Kubernetesはハイブリッド構成で統合利用が可能に

 GoogleはKubernetes環境のマネージドサービス、「Google Kubernetes Engine(GKE)」を提供してきた。今回のイベントでは、ユーザー側が社内データセンターなど、任意の環境で動かすことのできる「GKE On-Prem」を発表した。「まもなくアルファ版を提供する」という。GKE On-Premは、さまざまな点でGCP上のGKEと統合運用・連携できる。

 具体的には、クラスタ管理、アップデート管理、Stackdriverによる監視、アイデンティティ管理、Kubernetesアプリケーションのマーケットプレイスである「GCP Marketplace for Kubernetes applications」の利用、プロフェッショナルサービス/サポートが統合可能。

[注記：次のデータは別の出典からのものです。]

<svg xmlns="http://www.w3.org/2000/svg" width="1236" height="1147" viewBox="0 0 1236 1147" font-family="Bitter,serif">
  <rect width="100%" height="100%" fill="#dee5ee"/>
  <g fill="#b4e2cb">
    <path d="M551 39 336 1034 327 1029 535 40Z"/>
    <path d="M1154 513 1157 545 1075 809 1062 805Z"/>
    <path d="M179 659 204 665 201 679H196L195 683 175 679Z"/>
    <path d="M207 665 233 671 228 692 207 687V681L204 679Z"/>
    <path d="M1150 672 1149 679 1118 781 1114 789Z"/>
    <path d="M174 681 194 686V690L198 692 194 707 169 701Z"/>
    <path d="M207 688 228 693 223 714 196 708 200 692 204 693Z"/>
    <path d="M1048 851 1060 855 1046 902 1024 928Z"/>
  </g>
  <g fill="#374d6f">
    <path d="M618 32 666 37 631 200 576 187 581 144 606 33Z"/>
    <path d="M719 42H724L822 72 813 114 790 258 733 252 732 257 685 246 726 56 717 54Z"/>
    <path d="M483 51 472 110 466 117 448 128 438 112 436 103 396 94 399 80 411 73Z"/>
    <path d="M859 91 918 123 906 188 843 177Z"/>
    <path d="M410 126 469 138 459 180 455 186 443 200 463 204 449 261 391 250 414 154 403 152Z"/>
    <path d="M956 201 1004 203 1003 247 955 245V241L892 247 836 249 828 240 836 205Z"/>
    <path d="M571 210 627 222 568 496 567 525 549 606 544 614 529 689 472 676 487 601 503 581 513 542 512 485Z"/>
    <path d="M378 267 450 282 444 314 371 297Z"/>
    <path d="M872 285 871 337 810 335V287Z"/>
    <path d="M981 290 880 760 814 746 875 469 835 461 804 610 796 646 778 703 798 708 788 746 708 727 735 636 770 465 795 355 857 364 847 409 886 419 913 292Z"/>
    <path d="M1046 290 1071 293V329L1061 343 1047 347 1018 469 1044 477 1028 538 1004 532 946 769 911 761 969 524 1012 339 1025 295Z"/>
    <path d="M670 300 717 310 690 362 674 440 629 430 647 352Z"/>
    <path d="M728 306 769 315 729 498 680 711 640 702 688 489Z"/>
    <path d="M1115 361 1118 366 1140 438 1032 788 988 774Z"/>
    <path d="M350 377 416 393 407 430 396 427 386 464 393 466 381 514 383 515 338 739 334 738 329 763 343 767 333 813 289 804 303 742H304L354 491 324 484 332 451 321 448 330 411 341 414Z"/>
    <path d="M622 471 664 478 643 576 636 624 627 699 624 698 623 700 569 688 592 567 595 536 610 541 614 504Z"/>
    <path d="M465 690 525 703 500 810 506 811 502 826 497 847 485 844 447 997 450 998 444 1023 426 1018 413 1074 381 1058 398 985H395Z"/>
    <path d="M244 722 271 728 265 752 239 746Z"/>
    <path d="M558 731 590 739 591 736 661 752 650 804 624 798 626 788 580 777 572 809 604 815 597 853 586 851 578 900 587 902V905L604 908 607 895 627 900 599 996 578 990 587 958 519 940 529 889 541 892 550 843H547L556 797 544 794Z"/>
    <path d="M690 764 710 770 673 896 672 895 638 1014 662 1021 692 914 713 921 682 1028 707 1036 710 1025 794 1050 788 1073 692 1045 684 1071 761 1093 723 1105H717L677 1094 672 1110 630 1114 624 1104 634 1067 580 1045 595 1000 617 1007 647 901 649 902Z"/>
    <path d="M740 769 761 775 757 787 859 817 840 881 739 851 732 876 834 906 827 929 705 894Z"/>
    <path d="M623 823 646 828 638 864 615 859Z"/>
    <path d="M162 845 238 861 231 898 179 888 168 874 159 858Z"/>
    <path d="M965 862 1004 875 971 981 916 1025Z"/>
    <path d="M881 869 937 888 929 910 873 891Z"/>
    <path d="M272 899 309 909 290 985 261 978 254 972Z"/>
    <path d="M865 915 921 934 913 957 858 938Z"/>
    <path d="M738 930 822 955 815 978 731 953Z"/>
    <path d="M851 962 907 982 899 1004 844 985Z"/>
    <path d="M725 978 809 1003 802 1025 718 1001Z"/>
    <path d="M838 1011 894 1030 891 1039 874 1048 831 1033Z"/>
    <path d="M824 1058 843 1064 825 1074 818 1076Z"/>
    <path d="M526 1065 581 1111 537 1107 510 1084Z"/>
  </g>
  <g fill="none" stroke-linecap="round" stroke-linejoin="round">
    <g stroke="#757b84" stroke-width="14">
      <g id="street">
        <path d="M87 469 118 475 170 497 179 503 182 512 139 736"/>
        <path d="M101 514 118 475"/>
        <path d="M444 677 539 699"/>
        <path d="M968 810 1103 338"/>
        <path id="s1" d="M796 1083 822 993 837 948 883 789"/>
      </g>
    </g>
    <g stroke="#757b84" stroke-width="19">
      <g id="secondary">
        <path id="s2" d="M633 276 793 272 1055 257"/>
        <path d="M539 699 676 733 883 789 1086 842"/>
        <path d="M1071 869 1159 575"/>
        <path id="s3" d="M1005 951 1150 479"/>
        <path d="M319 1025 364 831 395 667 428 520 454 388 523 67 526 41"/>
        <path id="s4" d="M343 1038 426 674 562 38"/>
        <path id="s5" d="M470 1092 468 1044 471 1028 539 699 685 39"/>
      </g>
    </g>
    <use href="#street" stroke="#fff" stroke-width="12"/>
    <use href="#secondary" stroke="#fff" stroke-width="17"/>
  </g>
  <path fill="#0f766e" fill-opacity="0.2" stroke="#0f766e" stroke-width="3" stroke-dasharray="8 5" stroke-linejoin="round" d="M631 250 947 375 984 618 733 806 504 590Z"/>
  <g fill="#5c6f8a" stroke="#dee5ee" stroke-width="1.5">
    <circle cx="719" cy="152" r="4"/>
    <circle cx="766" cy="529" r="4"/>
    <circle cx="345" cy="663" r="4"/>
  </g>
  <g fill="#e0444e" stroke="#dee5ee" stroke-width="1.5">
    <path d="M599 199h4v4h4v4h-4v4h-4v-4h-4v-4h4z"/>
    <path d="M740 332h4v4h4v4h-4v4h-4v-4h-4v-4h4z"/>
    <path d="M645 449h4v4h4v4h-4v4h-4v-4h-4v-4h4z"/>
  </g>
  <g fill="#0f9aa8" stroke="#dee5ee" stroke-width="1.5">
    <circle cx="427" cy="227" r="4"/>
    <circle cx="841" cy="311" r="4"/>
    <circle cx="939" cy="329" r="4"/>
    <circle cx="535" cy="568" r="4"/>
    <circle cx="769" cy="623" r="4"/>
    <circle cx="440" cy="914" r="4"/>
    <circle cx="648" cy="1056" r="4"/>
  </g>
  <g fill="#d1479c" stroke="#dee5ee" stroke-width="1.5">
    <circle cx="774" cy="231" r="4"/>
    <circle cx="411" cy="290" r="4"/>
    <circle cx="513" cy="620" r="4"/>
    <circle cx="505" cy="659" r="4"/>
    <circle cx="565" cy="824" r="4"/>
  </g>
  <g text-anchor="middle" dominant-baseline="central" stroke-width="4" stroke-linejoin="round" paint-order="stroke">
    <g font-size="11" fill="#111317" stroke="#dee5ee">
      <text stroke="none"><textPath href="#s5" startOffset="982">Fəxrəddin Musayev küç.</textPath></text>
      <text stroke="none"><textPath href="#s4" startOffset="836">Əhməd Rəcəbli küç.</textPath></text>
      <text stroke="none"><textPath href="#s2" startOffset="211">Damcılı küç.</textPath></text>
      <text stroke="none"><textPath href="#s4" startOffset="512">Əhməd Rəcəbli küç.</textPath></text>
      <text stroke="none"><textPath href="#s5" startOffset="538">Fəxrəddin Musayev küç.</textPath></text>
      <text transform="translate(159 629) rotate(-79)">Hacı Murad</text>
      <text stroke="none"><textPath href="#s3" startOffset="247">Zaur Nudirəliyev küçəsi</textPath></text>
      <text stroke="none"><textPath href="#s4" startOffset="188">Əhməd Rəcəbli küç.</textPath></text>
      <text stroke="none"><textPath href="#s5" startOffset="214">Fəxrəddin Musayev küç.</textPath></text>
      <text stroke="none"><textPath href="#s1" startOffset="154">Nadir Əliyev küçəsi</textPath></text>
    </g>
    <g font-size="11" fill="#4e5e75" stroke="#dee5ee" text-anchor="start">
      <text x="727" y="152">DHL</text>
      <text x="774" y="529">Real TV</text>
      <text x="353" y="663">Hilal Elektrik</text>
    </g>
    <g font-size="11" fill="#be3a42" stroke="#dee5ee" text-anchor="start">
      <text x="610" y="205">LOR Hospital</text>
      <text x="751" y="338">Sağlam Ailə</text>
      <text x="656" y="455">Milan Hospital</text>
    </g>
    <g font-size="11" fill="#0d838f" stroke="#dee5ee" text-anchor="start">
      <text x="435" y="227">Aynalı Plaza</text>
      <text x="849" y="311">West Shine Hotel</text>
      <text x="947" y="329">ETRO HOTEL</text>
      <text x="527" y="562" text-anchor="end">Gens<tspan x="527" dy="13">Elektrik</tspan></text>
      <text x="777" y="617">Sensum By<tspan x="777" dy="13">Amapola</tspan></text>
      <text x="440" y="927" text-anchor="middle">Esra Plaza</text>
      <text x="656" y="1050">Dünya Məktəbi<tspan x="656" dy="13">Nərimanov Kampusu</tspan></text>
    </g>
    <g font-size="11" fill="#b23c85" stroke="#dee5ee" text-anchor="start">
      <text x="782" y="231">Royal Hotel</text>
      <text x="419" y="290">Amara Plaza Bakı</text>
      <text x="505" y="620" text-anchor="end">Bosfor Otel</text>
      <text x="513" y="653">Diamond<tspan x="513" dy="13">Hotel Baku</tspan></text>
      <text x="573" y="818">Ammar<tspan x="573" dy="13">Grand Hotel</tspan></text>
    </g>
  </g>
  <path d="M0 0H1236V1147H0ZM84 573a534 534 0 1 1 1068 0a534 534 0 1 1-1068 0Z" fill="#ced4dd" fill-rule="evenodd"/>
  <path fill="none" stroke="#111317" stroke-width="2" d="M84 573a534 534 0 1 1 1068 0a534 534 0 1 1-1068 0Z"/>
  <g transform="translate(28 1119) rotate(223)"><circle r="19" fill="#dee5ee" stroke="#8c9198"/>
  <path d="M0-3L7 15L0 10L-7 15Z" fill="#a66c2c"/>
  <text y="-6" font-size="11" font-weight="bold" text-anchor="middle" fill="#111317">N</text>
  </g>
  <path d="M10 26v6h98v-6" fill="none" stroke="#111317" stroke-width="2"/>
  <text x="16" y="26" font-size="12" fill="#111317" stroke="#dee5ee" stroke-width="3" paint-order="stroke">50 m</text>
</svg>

 GKE On-PremによりGoogleは、既存アプリケーションをパブリッククラウドに動かすことなくKubernetesへ移行する選択肢を、ユーザー組織に提供しようとしている。

 関連してGoogleは、GCPおよびオンプレミスのKubernetesクラスタをポリシー管理できるGKE Policy Managementのアルファ版を、間もなく提供開始するという。

Istio、そしてサーバレスのKnative

 サービスメッシュのIstioは、GoogleがIBM、Lyftと共に始めたオープンソースプロジェクト。同ソフトウェアへの支持は、大きな広がりを見せている。オープンソース版Istioは、2018年7月末にもバージョン1.0に到達する。そこでGCPでは、マネージドIstioサービスをアルファ版として提供すると発表した。

 このマネージドIstioは、GKEを対象としてサービスメッシュ機能を提供する。具体的には、サービスディスカバリ、canary/blue-greenデプロイメントやCircuit Brakerを実現するトラフィック制御、mTLSによる通信暗号化、ポリシー管理、Stackdriverによるサービス/システム監視といった機能を、Googleは説明している。

 Googleが既に提供しているAPIマネジメントサービスのApigee Edgeは、APIへのアクセス制御、カタログ化、ディスカバリ、開発者向けポータルなどの機能を通じ、マイクロサービスの世界においてIstioを補完すると、Googleは説明している。

 サーバレス関連では、「GKE serverless add-on」の早期プレビュー提供が発表された。これはGKEのアドオンとして利用することで、サーバレスを実現するコンポーネント。関連してGoogleは、このコンポーネントを、「Knative(『ケイネイティブ』と発音する)」というオープンソースプロジェクトとして推進するという。

マイクロサービス/API指向のアプリケーション開発/運用を支援

 加えてGoogleは、Stackdriverによるロギング/監視機能をサービスに適用する「Stackdriver Service Monitoring」を発表した。マイクロサービスの通信/相互依存関係を可視化し、サービスレベルの監視ができる。Istio環境およびGoogle App Engineに対応しているという。

 さらにGoogleは、マネージドCI/CDサービスの「Cloud Build」についても発表した。

 Google Services Platformは、上述のサービス/機能をGCPで統合的に提供する取り組み。これを通じて、マイクロサービス/API指向のアプリケーション開発/運用に伴う複雑性を軽減しようとしている。